English Colonization - Experience Summary

In this experience, students explore why the English established colonies and how different goals shaped their success. They compare these early settlements to understand how motivations like profit and religion influenced colonial outcomes.

Objectives:

  • Identify the political, economic, and religious motivations behind English colonization efforts in North America.
  • Compare the purpose, locations, and outcomes of early English colonies.

Scene 1 — Engage

Student Activity

Students read an overview of early English attempts to colonize North America, including Roanoke, Jamestown, and Plymouth, and review key vocabulary. They then respond to a collaborative prompt explaining what they think might cause a new colony to fail or succeed.

Teacher Moves

Introduce the lesson focus and objectives, highlighting that students will investigate why some early English colonies failed while others survived. Encourage a range of ideas in the initial discussion about colony success or failure, share selected student responses that hint at key factors such as location, leadership, resources, and relationships with Indigenous peoples, and keep the emphasis on curiosity rather than correcting misconceptions.

Scene 2 — Explore

Student Activity

Students read The Lost Colony to learn about England’s first serious attempts to establish a settlement at Roanoke, focusing on the colony’s purpose, the actions taken by the English, and the outcomes of both attempts. Using a graphic organizer, they answer questions with text-based evidence, then respond to a discussion prompt explaining how English actions led to the colony’s eventual failure.

Teacher Moves

Frame the reading as an investigation into why Roanoke struggled and guide students to use specific evidence from the text in their graphic organizers.

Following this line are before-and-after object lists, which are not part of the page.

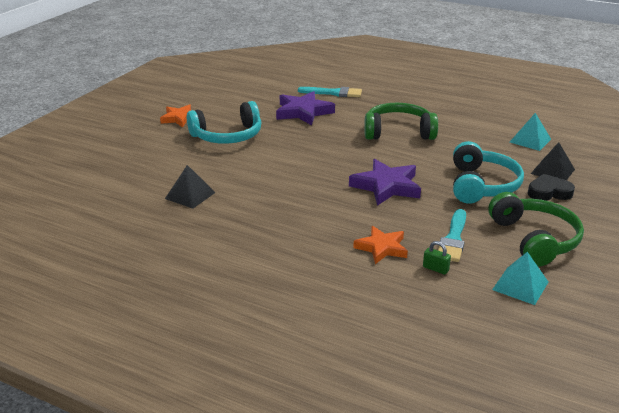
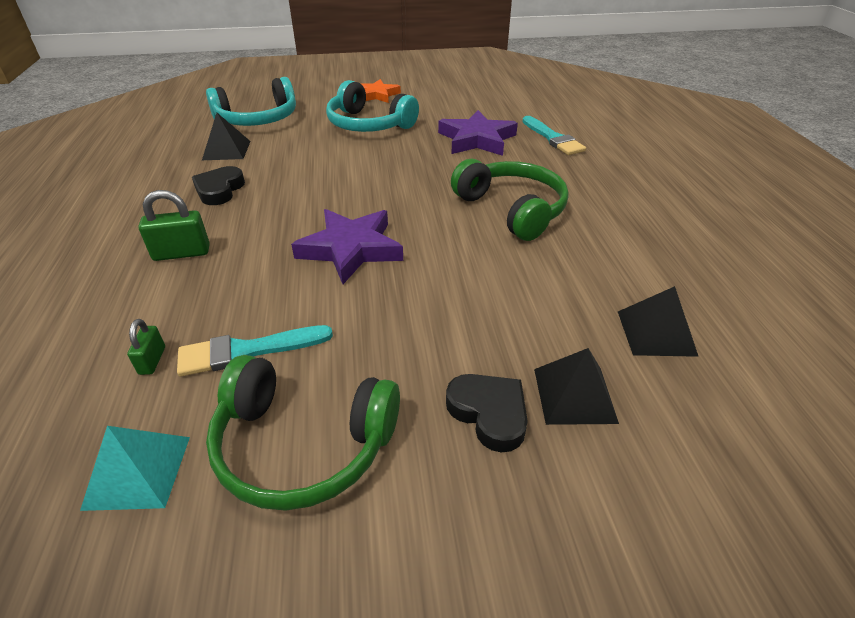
camera: 55 degrees right, 10 degrees up
orange star [353,226,408,264] -> none
turquoise headphones [453,141,524,204] -> turquoise headphones moved to [206,77,296,126]
green headphones [488,192,584,267] -> green headphones turned 60 degrees clockwise [206,355,400,511]
turquoise pyramid [510,113,551,151] -> black pyramid [618,286,699,357]
none -> green padlock [138,190,210,261]
none -> black heart [192,166,245,205]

Afterward, prompt students to move from recalling events to explaining cause and effect by asking guiding questions about English decisions and missed opportunities, modeling cause-and-effect sentence starters, and facilitating a discussion in which students read and respond to classmates’ posts, highlighting strong examples that clearly connect actions to outcomes.

Scene 3 — Explain

Student Activity

Students read Early English Colonies: Jamestown and Plymouth to examine who founded each colony, why it was founded, and what happened to the settlers, with attention to goals of profit and religious freedom. They complete two graphic organizers—one for Jamestown and one for Plymouth—describing each colony’s purpose, settlers’ actions, challenges, and outcomes, then answer a discussion prompt explaining how a colony’s purpose impacted its outcome using an example from the reading.

Teacher Moves

Support students in distinguishing between each colony’s founding goals and actual outcomes, prompting them to connect motivations such as profit or religious freedom to the strategies settlers used and the challenges they faced. After students complete the organizers, facilitate comparison and discussion across Jamestown and Plymouth, then guide students in crafting clear cause-and-effect explanations, sharing exemplar responses that show how founding purposes shaped colonial successes and struggles.

Scene 4 — Elaborate

Student Activity

Students read the primary source excerpt Reasons for Colonization by Richard Hakluyt to identify English arguments for establishing colonies, such as increasing trade, spreading religion, and strengthening national power. They then respond to a series of discussion prompts explaining Hakluyt’s reasons, how the first colonies reflect the benefits he describes, and how his arguments relate to the purposes of the first English colonies.

Teacher Moves

Explain that this scene is an optional extension and prepare students for challenging language by previewing key vocabulary and focusing them on Hakluyt’s main ideas rather than individual difficult words. Encourage strategies such as reading aloud in pairs, summarizing arguments in their own words, and connecting Hakluyt’s reasons to what students already know about Jamestown and Plymouth; then highlight exemplar responses that clearly link the primary source ideas to the colonies’ founding purposes and outcomes.

Scene 5 — Evaluate

Student Activity

Students complete the exit quiz by answering all the questions.

Teacher Moves

Facilitate the assessment and use student data to evaluate understanding, address misconceptions, and identify areas for growth.